## PROBLEM TO WORK ON
Copy every one of the records below line for line, leaving each word, number and mark unchanged.

## EXTRACTED DATA
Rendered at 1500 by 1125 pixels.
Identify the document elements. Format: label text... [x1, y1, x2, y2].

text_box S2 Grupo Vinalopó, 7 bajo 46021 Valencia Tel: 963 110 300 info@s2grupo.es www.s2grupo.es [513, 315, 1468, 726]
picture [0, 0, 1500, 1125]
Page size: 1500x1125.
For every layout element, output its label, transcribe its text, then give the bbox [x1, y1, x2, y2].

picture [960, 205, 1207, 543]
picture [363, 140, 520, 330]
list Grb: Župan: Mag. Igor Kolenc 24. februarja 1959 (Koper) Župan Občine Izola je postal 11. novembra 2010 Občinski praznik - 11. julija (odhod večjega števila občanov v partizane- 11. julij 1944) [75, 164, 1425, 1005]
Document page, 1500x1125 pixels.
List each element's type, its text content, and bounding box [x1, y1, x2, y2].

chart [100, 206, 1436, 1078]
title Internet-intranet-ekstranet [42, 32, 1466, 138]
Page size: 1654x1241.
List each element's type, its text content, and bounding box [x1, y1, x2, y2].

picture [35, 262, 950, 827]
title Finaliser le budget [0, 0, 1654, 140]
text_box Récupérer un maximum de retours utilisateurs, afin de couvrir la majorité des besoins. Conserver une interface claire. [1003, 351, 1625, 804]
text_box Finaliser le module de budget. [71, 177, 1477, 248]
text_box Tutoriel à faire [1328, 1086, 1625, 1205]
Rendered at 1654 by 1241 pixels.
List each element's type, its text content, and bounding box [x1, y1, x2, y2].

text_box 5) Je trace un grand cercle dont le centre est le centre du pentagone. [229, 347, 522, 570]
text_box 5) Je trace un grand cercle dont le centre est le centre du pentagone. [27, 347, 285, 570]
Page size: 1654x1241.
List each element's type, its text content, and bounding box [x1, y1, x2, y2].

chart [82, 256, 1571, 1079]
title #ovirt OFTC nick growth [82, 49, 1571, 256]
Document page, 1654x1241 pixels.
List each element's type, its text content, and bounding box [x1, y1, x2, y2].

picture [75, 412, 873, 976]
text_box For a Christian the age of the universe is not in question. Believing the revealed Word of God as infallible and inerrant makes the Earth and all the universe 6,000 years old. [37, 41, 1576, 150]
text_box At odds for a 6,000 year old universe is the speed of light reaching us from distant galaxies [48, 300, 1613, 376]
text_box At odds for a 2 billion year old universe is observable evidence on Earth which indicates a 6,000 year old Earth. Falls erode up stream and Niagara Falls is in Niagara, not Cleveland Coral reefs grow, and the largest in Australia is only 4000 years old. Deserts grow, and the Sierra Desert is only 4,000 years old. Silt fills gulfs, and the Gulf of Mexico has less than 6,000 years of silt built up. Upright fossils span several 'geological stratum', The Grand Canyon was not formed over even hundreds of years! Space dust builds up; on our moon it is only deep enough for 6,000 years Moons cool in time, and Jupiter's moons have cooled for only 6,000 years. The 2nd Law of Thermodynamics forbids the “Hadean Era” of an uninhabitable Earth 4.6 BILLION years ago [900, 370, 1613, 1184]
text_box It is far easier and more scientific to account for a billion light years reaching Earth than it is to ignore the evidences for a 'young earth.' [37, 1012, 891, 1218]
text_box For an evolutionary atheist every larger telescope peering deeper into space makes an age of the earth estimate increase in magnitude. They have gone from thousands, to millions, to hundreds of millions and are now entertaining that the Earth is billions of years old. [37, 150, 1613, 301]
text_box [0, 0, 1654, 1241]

## SOLVED PROBLEM
Rendered at 1500 by 1125 pixels.
Identify the document elements. Format: label text... [x1, y1, x2, y2].

text_box S2 Grupo Vinalopó, 7 bajo 46021 Valencia Tel: 963 110 300 info@s2grupo.es www.s2grupo.es [513, 315, 1468, 726]
picture [0, 0, 1500, 1125]
Page size: 1500x1125.
For every layout element, output its label, transcribe its text, then give the bbox [x1, y1, x2, y2].

picture [960, 205, 1207, 543]
picture [363, 140, 520, 330]
list Grb: Župan: Mag. Igor Kolenc 24. februarja 1959 (Koper) Župan Občine Izola je postal 11. novembra 2010 Občinski praznik - 11. julija (odhod večjega števila občanov v partizane- 11. julij 1944) [75, 164, 1425, 1005]
Document page, 1500x1125 pixels.
List each element's type, its text content, and bounding box [x1, y1, x2, y2].

chart [100, 206, 1436, 1078]
title Internet-intranet-ekstranet [42, 32, 1466, 138]
Page size: 1654x1241.
List each element's type, its text content, and bounding box [x1, y1, x2, y2].

picture [35, 262, 950, 827]
title Finaliser le budget [0, 0, 1654, 140]
text_box Récupérer un maximum de retours utilisateurs, afin de couvrir la majorité des besoins. Conserver une interface claire. [1003, 351, 1625, 804]
text_box Finaliser le module de budget. [71, 177, 1477, 248]
text_box Tutoriel à faire [1328, 1086, 1625, 1205]
Rendered at 1654 by 1241 pixels.
List each element's type, its text content, and bounding box [x1, y1, x2, y2].

text_box 5) Je trace un grand cercle dont le centre est le centre du pentagone. [229, 347, 522, 570]
text_box 5) Je trace un grand cercle dont le centre est le centre du pentagone. [27, 347, 285, 570]
Page size: 1654x1241.
List each element's type, its text content, and bounding box [x1, y1, x2, y2].

chart [82, 256, 1571, 1079]
title #ovirt OFTC nick growth [82, 49, 1571, 256]
Document page, 1654x1241 pixels.
List each element's type, its text content, and bounding box [x1, y1, x2, y2].

picture [75, 412, 873, 976]
text_box For a Christian the age of the universe is not in question. Believing the revealed Word of God as infallible and inerrant makes the Earth and all the universe 6,000 years old. [37, 41, 1576, 150]
text_box At odds for a 6,000 year old universe is the speed of light reaching us from distant galaxies [48, 300, 1613, 376]
text_box At odds for a 2 billion year old universe is observable evidence on Earth which indicates a 6,000 year old Earth. Falls erode up stream and Niagara Falls is in Niagara, not Cleveland Coral reefs grow, and the largest in Australia is only 4000 years old. Deserts grow, and the Sierra Desert is only 4,000 years old. Silt fills gulfs, and the Gulf of Mexico has less than 6,000 years of silt built up. Upright fossils span several 'geological stratum', The Grand Canyon was not formed over even hundreds of years! Space dust builds up; on our moon it is only deep enough for 6,000 years Moons cool in time, and Jupiter's moons have cooled for only 6,000 years. The 2nd Law of Thermodynamics forbids the “Hadean Era” of an uninhabitable Earth 4.6 BILLION years ago [900, 370, 1613, 1184]
text_box It is far easier and more scientific to account for a billion light years reaching Earth than it is to ignore the evidences for a 'young earth.' [37, 1012, 891, 1218]
text_box For an evolutionary atheist every larger telescope peering deeper into space makes an age of the earth estimate increase in magnitude. They have gone from thousands, to millions, to hundreds of millions and are now entertaining that the Earth is billions of years old. [37, 150, 1613, 301]
text_box [0, 0, 1654, 1241]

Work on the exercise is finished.